Prestaram depoimento os auditores da Controladoria Geral do Estado (CGE), Kristianne Marques Dias e Gregory Diego Sacal Leite, responsáveis pelas análises técnicas relacionadas aos contratos e pagamentos efetuados pela SES, principalmente durante o período da pandemia da Covid-19. Segundo os técnicos, os levantamentos envolveram contratos que somam aproximadamente R$ 175 milhões, o que exigiu a adoção de metodologia por amostragem focada nos maiores valores e nos processos considerados prioritários.
Durante a reunião, os auditores relataram que parte dos pagamentos analisados ocorreu sem contratos formais vigentes, utilizando mecanismos de indenização considerados excepcionais. Os relatórios da CGE também identificaram indícios de ligação entre empresas prestadoras de serviços na saúde pública estadual, fato que, segundo os investigadores, será aprofundado nas próximas etapas da comissão.
O deputado Wilson Santos afirmou que os depoimentos reforçam informações já levantadas pela CPI em oitivas anteriores e destacou que a comissão passará a cruzar dados técnicos, administrativos e investigativos para identificar responsabilidades.

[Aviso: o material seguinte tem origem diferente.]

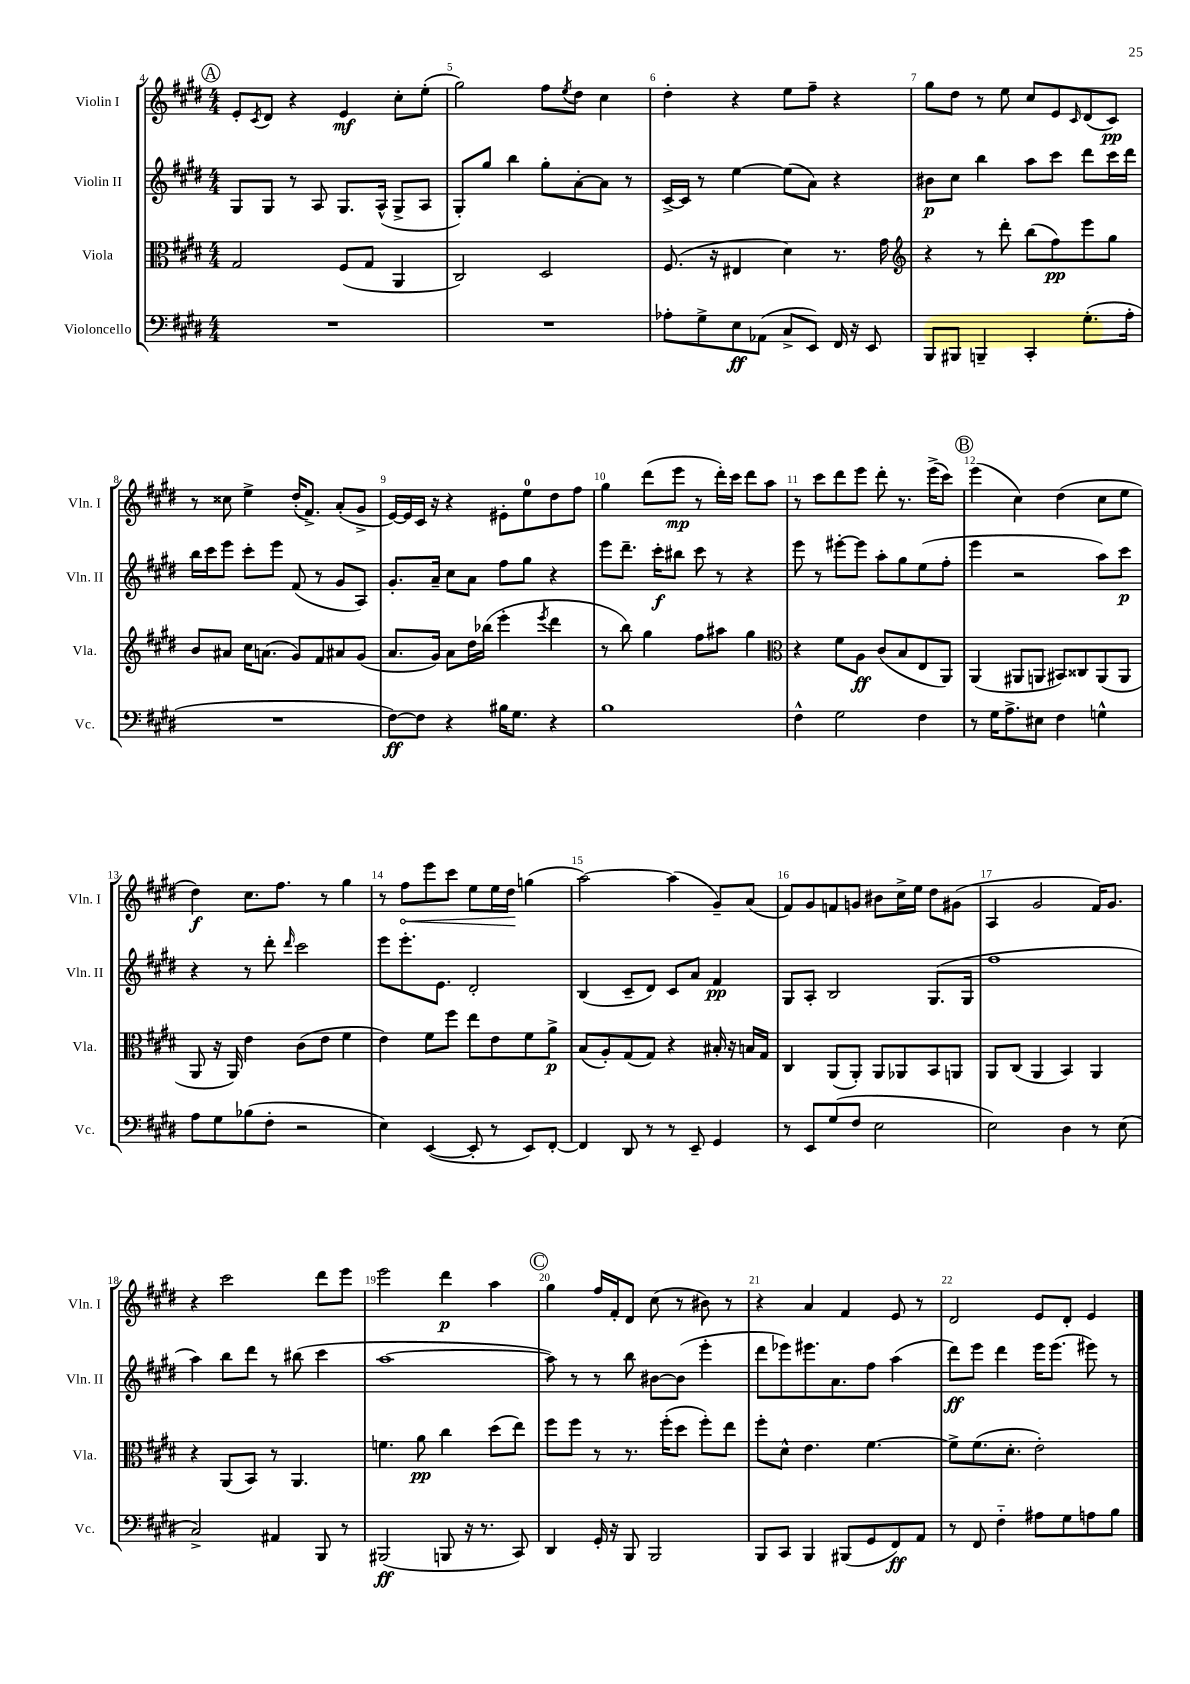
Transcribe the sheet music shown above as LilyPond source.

O parlamentar informou ainda que devem ser convocados representantes da Delegacia Especializada de Combate à Corrupção (Deccor), da Polícia Judiciária Civil e servidores da própria Secretaria de Estado de Saúde.
Ao final da reunião, a CPI anunciou que encaminhará recomendações ao Ministério Público de Mato Grosso (MPMT), à SES e à Casa Civil do Governo do Estado. Entre as medidas propostas estão o levantamento completo das despesas indenizatórias realizadas desde 2018, com detalhamento de valores, prestadores e unidades hospitalares envolvidas, além da suspensão de novos pagamentos indenizatórios sem autorização da Secretaria Adjunta de Aquisições da SES e comunicação aos órgãos de controle, como a CGE e o Tribunal de Contas do Estado (TCE).